Besprechung vom 06.08.2019
Längizyti haben die Portugiesen nicht exklusiv
Wer übersetzt, muss sich entscheiden, denn oft genug steht für ein Wort der Ausgangssprache gleich eine ganze Reihe in der Zielsprache zur Verfügung, so dass eine schillernde Bedeutung mitunter notwendig verengt wird. Es kommt aber auch vor, dass ein Übersetzer erfinden muss, was er nicht durch eine bereits bestehende Entsprechung ausdrücken kann, weil es sie einfach nicht gibt. Das heißt nicht nur, dass die Ausgangssprache in diesem Punkt reicher ist als die Zielsprache - und das womöglich aus guten Gründen, weil etwa nicht jedes Land 121 unterschiedliche Arten von Schnee kennt -, sondern auch, dass der Übersetzer zwischen einer lautmalerischen Neuschöpfung einerseits und einer längeren Umschreibung des gesuchten Worts andererseits wählen muss.

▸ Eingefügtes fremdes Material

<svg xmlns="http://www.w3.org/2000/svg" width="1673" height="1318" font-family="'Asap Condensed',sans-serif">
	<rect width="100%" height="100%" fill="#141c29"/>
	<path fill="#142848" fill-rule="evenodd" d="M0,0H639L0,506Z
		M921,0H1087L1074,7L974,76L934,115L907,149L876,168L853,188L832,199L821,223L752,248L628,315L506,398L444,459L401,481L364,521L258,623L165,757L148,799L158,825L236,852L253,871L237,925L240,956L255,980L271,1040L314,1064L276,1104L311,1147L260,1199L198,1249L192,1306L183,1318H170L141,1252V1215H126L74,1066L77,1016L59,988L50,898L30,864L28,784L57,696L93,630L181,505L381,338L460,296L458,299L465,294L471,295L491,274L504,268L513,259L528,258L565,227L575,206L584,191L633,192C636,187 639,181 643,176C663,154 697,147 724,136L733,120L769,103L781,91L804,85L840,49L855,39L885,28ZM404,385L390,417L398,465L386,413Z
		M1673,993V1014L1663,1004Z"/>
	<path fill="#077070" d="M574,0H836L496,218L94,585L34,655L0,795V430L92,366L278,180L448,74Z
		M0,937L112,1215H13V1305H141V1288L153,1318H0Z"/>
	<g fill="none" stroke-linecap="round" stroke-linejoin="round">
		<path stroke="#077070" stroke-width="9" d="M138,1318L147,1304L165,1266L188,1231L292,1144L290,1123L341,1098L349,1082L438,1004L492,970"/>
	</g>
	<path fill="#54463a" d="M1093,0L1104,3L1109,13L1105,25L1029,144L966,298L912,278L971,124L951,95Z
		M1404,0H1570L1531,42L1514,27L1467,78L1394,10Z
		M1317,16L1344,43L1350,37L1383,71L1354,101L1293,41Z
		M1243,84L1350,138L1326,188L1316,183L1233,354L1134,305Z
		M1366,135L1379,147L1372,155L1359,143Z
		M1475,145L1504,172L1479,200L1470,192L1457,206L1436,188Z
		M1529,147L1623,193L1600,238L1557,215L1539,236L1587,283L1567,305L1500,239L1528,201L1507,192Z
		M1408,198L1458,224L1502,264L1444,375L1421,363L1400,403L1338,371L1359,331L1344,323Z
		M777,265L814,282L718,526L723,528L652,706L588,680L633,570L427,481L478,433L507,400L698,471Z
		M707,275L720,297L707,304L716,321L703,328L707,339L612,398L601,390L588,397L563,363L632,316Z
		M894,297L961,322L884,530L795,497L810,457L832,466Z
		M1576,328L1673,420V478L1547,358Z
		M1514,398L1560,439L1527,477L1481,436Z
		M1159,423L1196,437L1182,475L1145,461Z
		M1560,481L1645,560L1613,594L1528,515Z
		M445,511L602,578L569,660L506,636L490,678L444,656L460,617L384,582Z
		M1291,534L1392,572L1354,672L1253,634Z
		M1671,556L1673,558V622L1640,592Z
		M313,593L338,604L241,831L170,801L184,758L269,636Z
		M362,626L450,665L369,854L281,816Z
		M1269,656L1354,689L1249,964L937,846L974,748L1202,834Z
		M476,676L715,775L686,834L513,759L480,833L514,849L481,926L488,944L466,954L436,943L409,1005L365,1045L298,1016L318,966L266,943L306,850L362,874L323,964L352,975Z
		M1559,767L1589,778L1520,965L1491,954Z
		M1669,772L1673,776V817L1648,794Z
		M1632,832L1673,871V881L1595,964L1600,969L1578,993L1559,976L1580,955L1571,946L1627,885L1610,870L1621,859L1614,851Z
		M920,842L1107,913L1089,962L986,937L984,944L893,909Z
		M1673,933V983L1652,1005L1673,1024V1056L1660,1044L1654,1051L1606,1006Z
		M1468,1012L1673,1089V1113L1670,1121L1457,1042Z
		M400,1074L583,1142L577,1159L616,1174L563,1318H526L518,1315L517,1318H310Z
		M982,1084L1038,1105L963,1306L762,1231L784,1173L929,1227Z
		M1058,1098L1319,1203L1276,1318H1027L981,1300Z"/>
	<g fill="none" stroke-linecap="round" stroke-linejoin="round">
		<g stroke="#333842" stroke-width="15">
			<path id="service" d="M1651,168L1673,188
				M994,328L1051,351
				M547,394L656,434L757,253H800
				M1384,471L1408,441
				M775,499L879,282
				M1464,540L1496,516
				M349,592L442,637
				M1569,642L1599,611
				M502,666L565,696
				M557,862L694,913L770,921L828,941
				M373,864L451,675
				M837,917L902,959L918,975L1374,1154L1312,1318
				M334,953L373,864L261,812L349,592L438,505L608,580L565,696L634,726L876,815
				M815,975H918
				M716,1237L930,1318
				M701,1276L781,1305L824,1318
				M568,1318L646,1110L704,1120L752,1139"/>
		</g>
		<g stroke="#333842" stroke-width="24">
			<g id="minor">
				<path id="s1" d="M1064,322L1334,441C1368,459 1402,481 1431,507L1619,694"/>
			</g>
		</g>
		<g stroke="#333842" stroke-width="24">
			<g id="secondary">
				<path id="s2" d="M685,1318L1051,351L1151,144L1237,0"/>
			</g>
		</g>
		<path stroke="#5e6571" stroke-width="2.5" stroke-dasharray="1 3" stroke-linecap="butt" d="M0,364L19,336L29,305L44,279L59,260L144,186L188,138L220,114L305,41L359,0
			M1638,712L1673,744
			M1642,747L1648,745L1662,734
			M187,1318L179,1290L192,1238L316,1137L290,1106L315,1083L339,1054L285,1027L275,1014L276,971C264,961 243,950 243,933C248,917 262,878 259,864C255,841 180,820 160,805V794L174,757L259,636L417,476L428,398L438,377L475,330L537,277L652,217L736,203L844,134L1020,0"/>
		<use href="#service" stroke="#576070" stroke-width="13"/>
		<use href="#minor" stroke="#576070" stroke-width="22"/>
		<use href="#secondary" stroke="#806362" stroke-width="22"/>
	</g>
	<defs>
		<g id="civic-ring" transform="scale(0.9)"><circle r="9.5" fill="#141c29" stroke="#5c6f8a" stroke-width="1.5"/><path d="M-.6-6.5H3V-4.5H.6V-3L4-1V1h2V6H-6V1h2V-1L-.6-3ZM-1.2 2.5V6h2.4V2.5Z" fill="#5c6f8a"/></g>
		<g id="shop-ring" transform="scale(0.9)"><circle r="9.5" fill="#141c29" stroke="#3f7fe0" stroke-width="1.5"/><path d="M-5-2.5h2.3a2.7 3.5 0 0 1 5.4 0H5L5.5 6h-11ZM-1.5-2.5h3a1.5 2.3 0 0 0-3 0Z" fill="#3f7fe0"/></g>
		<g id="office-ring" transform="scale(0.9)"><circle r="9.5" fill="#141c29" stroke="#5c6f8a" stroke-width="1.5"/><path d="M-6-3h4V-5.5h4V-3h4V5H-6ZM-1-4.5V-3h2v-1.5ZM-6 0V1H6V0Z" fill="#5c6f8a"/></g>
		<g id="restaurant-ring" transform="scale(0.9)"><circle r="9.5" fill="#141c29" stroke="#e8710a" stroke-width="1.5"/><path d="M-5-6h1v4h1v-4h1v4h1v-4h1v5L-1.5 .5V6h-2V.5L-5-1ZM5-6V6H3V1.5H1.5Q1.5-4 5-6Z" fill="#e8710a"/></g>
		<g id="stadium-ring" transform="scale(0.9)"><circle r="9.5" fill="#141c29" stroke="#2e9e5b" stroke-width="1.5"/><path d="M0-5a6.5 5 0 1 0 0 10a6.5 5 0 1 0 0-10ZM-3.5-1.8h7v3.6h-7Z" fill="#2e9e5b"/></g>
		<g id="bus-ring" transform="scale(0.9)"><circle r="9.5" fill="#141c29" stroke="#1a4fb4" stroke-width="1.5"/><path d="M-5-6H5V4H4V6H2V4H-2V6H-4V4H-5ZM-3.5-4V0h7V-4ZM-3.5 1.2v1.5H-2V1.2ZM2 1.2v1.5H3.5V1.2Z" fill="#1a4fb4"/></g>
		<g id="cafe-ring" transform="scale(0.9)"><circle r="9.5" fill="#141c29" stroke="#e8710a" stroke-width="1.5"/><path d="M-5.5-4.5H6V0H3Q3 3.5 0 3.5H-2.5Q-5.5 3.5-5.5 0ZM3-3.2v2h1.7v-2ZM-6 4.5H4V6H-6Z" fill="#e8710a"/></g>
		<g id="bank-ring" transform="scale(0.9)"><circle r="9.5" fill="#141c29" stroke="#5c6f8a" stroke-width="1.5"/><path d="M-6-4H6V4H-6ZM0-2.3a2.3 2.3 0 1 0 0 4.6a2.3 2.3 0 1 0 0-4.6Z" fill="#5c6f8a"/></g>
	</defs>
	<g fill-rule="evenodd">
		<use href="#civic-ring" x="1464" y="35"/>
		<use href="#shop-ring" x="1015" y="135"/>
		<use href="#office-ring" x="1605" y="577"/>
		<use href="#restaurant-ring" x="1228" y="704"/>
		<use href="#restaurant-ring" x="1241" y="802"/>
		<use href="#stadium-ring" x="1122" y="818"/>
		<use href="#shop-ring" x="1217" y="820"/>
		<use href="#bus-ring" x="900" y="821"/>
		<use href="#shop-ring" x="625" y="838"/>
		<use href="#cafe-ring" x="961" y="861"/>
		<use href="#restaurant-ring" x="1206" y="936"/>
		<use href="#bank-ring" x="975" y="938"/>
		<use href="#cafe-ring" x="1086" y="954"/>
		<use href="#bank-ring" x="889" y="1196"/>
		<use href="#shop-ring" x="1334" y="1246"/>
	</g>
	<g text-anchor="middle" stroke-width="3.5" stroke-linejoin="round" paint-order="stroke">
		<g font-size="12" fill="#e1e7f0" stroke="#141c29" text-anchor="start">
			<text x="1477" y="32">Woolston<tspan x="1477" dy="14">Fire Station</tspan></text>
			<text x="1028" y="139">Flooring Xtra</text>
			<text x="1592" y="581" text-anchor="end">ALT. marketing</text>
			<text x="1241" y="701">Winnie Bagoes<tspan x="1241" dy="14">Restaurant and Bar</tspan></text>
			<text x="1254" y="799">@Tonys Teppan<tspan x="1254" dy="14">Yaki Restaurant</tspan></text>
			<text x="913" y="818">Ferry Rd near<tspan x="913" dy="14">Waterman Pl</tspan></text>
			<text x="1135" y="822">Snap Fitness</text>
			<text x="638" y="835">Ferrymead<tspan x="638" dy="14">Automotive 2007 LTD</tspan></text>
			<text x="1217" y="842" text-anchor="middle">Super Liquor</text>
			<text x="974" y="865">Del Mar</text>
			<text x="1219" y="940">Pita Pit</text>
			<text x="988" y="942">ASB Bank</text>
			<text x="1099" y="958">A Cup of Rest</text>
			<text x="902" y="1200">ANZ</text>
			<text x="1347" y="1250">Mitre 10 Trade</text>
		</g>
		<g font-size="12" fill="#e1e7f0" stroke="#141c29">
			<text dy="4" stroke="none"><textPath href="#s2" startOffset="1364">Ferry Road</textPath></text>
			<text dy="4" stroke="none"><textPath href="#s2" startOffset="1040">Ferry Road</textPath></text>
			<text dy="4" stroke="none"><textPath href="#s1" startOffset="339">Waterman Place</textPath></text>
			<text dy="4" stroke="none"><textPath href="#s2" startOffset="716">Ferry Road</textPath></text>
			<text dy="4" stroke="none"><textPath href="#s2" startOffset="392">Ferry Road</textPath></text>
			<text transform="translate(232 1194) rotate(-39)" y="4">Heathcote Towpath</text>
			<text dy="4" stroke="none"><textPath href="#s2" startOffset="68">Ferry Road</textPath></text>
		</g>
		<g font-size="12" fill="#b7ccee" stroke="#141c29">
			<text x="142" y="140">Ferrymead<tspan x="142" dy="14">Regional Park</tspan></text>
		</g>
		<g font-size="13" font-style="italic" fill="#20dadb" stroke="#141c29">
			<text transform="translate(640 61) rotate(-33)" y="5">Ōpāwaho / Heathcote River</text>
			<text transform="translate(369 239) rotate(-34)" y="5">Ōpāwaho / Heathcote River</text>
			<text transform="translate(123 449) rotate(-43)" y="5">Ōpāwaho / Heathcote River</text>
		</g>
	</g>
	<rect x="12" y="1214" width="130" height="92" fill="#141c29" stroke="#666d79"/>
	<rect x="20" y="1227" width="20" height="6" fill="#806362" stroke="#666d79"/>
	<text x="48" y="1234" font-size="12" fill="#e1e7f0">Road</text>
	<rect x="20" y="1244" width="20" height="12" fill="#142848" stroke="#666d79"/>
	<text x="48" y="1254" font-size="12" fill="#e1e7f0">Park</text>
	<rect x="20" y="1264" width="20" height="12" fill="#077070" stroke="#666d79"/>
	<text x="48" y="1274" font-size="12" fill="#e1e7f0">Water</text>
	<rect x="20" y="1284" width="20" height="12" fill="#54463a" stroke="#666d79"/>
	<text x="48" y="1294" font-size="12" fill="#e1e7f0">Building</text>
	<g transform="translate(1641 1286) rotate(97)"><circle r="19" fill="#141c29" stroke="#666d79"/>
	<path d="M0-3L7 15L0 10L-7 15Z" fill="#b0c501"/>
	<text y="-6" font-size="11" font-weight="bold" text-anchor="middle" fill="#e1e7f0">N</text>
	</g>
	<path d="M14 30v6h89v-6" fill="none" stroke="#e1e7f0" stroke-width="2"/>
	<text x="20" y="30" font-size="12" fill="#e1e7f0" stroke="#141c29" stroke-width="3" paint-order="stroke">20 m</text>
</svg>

Der Übersetzerin Sofie Blind wird es oft genug so gegangen sein. In ihrem Buch "Wörter, die es nicht auf Hochdeutsch gibt", versammelt sie eine Fülle von Begriffen, die in bestimmten deutschsprachigen Regionen jeweils gängig sind, die dort gesprochen und verstanden werden, die aber in den anderen keine Entsprechung haben - seltener, weil auch das Phänomen regionaltypisch ist, häufiger aber, weil es eben nur dort gelungen ist, dafür einen einleuchtenden Begriff zu finden.
So gibt es die mobilen Abtrennungen zwischen den Waren, die einzelne Kunden auf das Laufband vor der Supermarktkasse legen, wahrscheinlich überall in Europa, aber wo hätte man eine hübschere Bezeichnung dafür gefunden als das plattdeutsche "Miendientje"? Sie leite sich, schreibt Blind, von den Worten "mein" und "dein" ab, weil es die beabsichtigten Einkäufe der Kunden nach genau dieser Kategorie trennt. Im "Miendientje" aber kommen sie zusammen, und weil das Trennwerkzeug am Ende doch nicht das Entscheidende ist, gemessen an Brot, Butter und Wurst, bekommt es das Verkleinerungssignal angehängt und lässt den Leser, der südlich der Elbe zu Hause ist, über die Gestaltungsmacht des Plattdeutschen staunen.
Wenigstens so lange, bis er im Buch auf das bayerische Adjektiv "dramhappert" stößt, das mit "traumhäuptig" nur unzureichend ins Hochdeutsche gebracht werden könnte und jedenfalls einen Zustand umschreibt, in dem man Bildern nachsinnt, die man eben noch im Schlaf durchlaufen hat. Oder auf das saarländische "Geheischnis" - das sei, schreibt Blind, "etwas, das ein Gefühl von Geborgenheit hervorruft". Oder auf das im Berndeutsch übliche "Längizyti", nicht zu verwechseln mit banaler Langeweile, sondern "ein melancholisches Gefühl von Weltschmerz, am ehesten vielleicht mit der portugiesischen saudade vergleichbar", was einmal mehr zeigt, das Gestimmtheit nichts mit Land und Meer zu tun hat, ihre sprachlichen Ausdrucksformen aber schon.
So liest man weiter und weiter, man verliert sich in den feinsten Regionalismen und kommt vom "Blomenkieker", dem "langsam fahrenden Touristen" im Norden, auf tausend Umwegen zu den "schnäderfrässigen" Gourmets in der deutschsprachigen Schweiz, die sich beim Essen ausgesprochen wählerisch zeigen (und für die Blind eine ganze Reihe Entsprechungen in unterschiedlichen deutschen Regionalsprachen aufzählt). Vor allem aber steuert Nikolaus Heidelbach zu jedem Eintrag ein Bild bei, das ihn wiederum aus dem Speziellen ins Universale wendet - der "Blötsch" etwa, die Druckstelle am Obst, malt er als Apfelgesicht, das argwöhnisch die Augen dorthin wendet, wo die Fäulnis droht, und das "Fluchtachterl", der letzte Schluck an einem langen Abend, bekommt Beine, die den Trinker durch die Nacht verfolgen.
Am schönsten gelingt ihm das aber im selbstreferentiellen Bild zum "Hudeln", dem aus Österreich und Süddeutschland stammenden, inzwischen längst nicht nur mehr dort gebräuchliche Verb: Er hudelt nun selbst, flüchtig skizzierend und doch mit großer Anmut, das Bild eines zeichnenden Jungen zurecht. (spre)
Sofia Blind, Nikolaus Heidelbach: "Wörter, die es nicht auf Hochdeutsch gibt".
DuMont Buchverlag, Köln 2019. 112 S., geb.